Wednesday, August 21, 2019
The Toronto-based Power Moves Library imprint is back; I believe the last release to feature “original” material was the split CD-R/zine between label head Kevin Cahill (Downer Canada, East of the Valley Blues, et al) and British weirdo Posset from 2017, but I could be mistaken. The label hasn’t exactly been quiet, however, as there have been about five or so editions released since then of the “Excavation Series”. These are digital mix tapes that feature a variety of global moods and environments, available for free from the Power Moves Bandcamp.

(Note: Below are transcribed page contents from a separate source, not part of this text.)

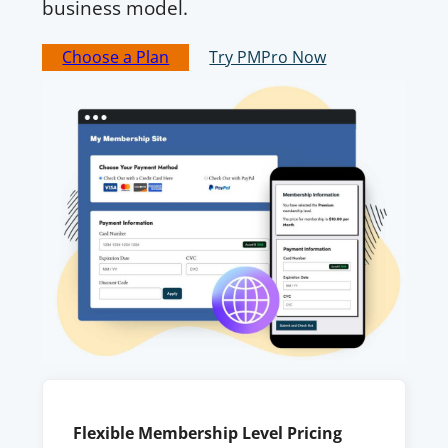
business model.
Choose a Plan
Try PMPro Now
Flexible Membership Level Pricing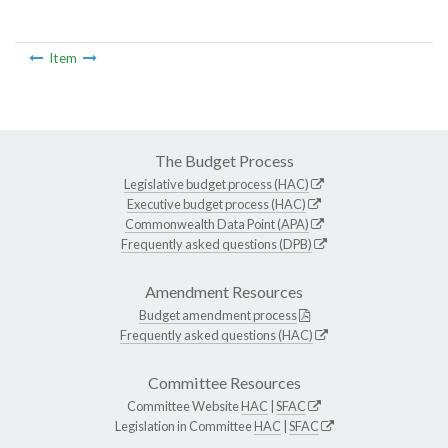
Item
The Budget Process
Legislative budget process (HAC)
Executive budget process (HAC)
Commonwealth Data Point (APA)
Frequently asked questions (DPB)
Amendment Resources
Budget amendment process
Frequently asked questions (HAC)
Committee Resources
Committee Website
HAC
|
SFAC
Legislation in Committee
HAC
|
SFAC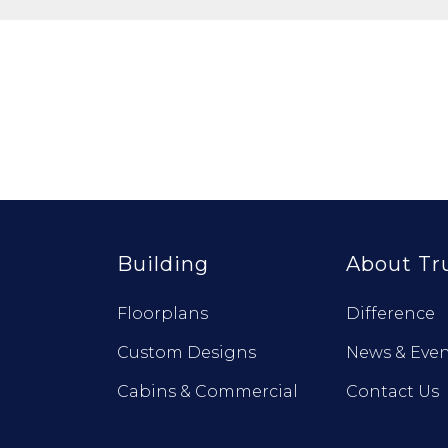
Building
About Tr
Floorplans
Difference
Custom Designs
News & Even
Cabins & Commercial
Contact Us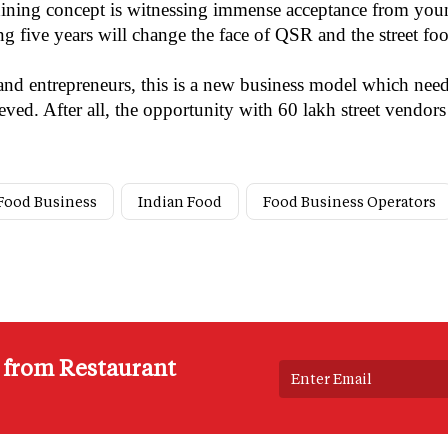
dining concept is witnessing immense acceptance from young
ng five years will change the face of QSR and the street fo
nd entrepreneurs, this is a new business model which need
ved. After all, the opportunity with 60 lakh street vendor
 Food Business
Indian Food
Food Business Operators
s from Restaurant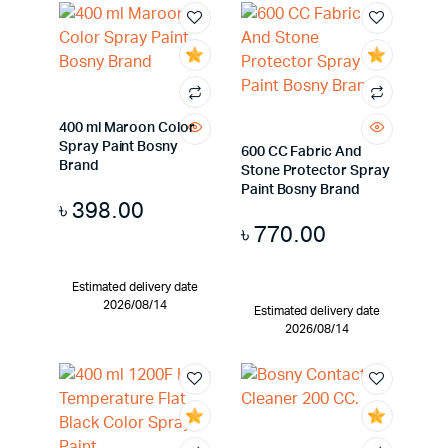
400 ml Maroon Color
Spray Paint Bosny
600 CC Fabric And
Brand
Stone Protector Spray
Paint Bosny Brand
৳
398.00
৳
770.00
Estimated delivery date
2026/08/14
Estimated delivery date
2026/08/14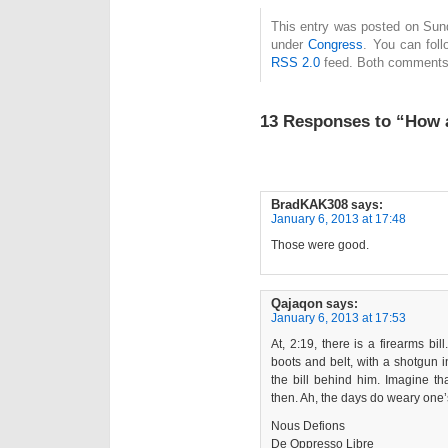
This entry was posted on Sund
under
Congress
. You can foll
RSS 2.0
feed. Both comments 
13 Responses to “How 
BradKAK308
says:
January 6, 2013 at 17:48
Those were good.
Qajaqon
says:
January 6, 2013 at 17:53
At, 2:19, there is a firearms bill
boots and belt, with a shotgun in
the bill behind him. Imagine t
then. Ah, the days do weary one’
Nous Defions
De Oppresso Libre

This edition splits a reel of cassette tape between Ryan Waldron’s Talugung project and Cahill’s newest moniker, Family Ravine. Waldron’s side is a series of what appear to be ethereal gamelan ruminations, ghostly percussive emanations that stretch endlessly toward the heavens. Listening to these evocative pieces is akin to invading the privacy of a stalwart percussionist who has been experimenting with psychedelics and exploring the outer reaches of their various instruments and implements. I feel like I should be stepping away from these gorgeous tones in fear of intruding, but I just can’t do it. On the flip, Cahill offers a series of what he calls “no frills, just plug and play” electric guitar meditations. Numerous lines and motifs run in parallel, intersecting and interweaving. There’s a dizzying effect present as the melodies and harmonies unfold kaleidoscopically in bursts of tone. The feeling becomes almost visceral as my brain seeks to unwrap and explore each note and chord as they pass by my ears. This is true mastery of craft, right here.
Alas the cassette edition of this glorious song cycle has long since vaporized, but astute heads already know that Cahill makes all of the Power Move Library editions available digitally at no cost via the Bandcamp. Do yourself a favor and lap up these delicious sounds.
Thursday, August 15, 2019
Back in April, we wrote about a cassette by Lunaria, the alter ego of Spanish ambient musician Daniel Guillén. That tape focused on somnambulist meanderings and luscious drones; it was the perfect soundtrack to inward exploration. Now Guillén has dropped a new offering under his given name, the lovely Inner Vision, for the Japan-based Muzan Editions label. This release expands on the overall Lunaria template, adding plucked string accompaniment and a melodic sensibility to the thick drone tapestries that one might be used to.
“Celestial Friend” is a storm cloud of thick organ chords and alien synth pads that commingle to become a dangerously powerful sonic brew. The music slowly builds into a frothy madness before petering out almost imperceptibly. There’s a new age sensibility prevalent on “Rainbow”, which features plucked strings that are granularized into tracer-laden echoes ad infinitum. These improvisational meanderings are laid atop a gelatinous fog of drone that is nearly opaque in nature. The two elements are fused together in a beautiful marriage of disparate elements. Synergy, it’s called.
Melodic and celestial. That’s “Shooting Star”. A pretty synth line laced with stardust to become a shimmering beam of light. Loveliness incarnate. And then the angels start singing and my heart stops and 8 minutes later I wake up to the nocturnal beckoning of “Inner Space” in all its synthetic glory. The doppelganger of that piece is “Angel in Nebula”, during which we escape from Earth’s orbit and travel ever outward past glorious clouds of brightly lit dust and gas.
“Afterlife” comes on with drone in full-throttle mode, closing out this cassette with just as much beauty as it was entered into, albeit softer and with an unusually active sense of mystique. Such a delicate orbit is meant to be explored, so I implore our readers to drift over to the Muzan Editions Bandcamp and experience Inner Vision for themselves.